AIM OF THE EXERCISE: Edit the lines from the one containing "of Baidu Maps" through the end of the data so that "Prefix Embedding" becomes "Prefix Representation", and leave all other text unchanged.

------ RECORDED DATA ------

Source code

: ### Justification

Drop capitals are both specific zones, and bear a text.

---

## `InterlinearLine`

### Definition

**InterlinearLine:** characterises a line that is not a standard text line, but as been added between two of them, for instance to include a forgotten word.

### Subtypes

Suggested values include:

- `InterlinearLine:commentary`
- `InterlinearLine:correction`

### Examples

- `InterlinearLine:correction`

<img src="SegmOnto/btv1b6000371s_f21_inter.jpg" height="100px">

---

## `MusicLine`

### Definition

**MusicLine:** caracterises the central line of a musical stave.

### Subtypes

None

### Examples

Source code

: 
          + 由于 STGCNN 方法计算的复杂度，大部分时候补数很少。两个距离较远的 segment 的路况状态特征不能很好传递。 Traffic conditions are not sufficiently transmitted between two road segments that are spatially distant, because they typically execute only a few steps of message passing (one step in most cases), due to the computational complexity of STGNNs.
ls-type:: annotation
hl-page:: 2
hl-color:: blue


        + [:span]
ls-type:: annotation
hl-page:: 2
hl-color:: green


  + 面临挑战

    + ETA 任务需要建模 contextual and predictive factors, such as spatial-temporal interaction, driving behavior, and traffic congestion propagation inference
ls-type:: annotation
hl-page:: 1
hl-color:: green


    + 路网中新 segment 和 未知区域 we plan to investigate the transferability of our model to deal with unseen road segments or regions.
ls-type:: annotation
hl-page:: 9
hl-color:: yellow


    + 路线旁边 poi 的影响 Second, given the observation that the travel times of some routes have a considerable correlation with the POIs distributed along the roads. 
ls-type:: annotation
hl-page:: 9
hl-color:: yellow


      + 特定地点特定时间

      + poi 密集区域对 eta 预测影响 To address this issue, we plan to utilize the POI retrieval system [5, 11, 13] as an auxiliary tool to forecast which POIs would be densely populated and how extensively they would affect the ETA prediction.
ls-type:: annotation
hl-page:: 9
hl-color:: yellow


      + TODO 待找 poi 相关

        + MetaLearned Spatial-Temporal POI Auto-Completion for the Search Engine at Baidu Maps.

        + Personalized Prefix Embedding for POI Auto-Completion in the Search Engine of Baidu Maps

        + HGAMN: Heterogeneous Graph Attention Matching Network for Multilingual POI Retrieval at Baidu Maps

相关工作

------

ANSWER TO THIS PROBLEM:
        + Personalized Prefix Representation for POI Auto-Completion in the Search Engine of Baidu Maps

        + HGAMN: Heterogeneous Graph Attention Matching Network for Multilingual POI Retrieval at Baidu Maps

相关工作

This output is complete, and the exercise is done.